How do you solve a simultaneous equation using matrices?

May 18, 2017

Write the equations as matrices.
Multiply both sides by the inverse matrix of the coefficients.

Explanation:

Here is the general principal, without using an actual example.

Equations such as $a x + b y = c \text{ "and" } \mathrm{dx} + e y = f$

can be written as matrices:

$\text{ } \left(\begin{matrix}a & b \\ d & e\end{matrix}\right) \left(\begin{matrix}x \\ y\end{matrix}\right) = \left(\begin{matrix}c \\ f\end{matrix}\right)$

A matrix multiplied by its inverse gives the unit or identity matrix
which is $\left(\begin{matrix}1 & 0 \\ 0 & 1\end{matrix}\right)$

Multiplying by this matrix has the same result as multiplying by $1$.

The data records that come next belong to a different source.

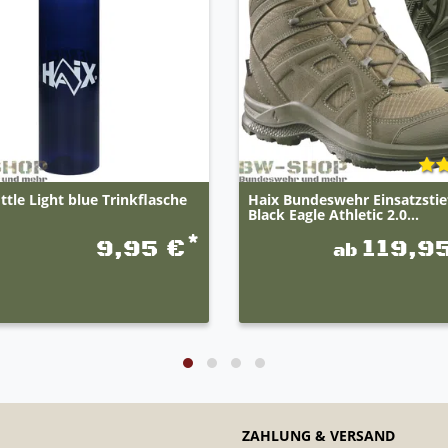
ttle Light blue Trinkflasche
Haix Bundeswehr Einsatzstie
Black Eagle Athletic 2.0...
*
9,95 €
119,9
ab
ZAHLUNG & VERSAND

Let ${M}^{-} 1$ be the inverse of $\left(\begin{matrix}a & b \\ d & e\end{matrix}\right)$

Find this inverse matrix.

Then multiplying both sides by ${M}^{-} 1$ gives:

${M}^{-} 1 \left(\begin{matrix}a & b \\ d & e\end{matrix}\right) \left(\begin{matrix}x \\ y\end{matrix}\right) = {M}^{-} 1 \left(\begin{matrix}c \\ f\end{matrix}\right)$

$\left(\begin{matrix}x \\ y\end{matrix}\right) = {M}^{-} 1 \left(\begin{matrix}c \\ f\end{matrix}\right)$

When you multiply the right side you will have the values for $x \mathmr{and} y$ in the resulting matrix.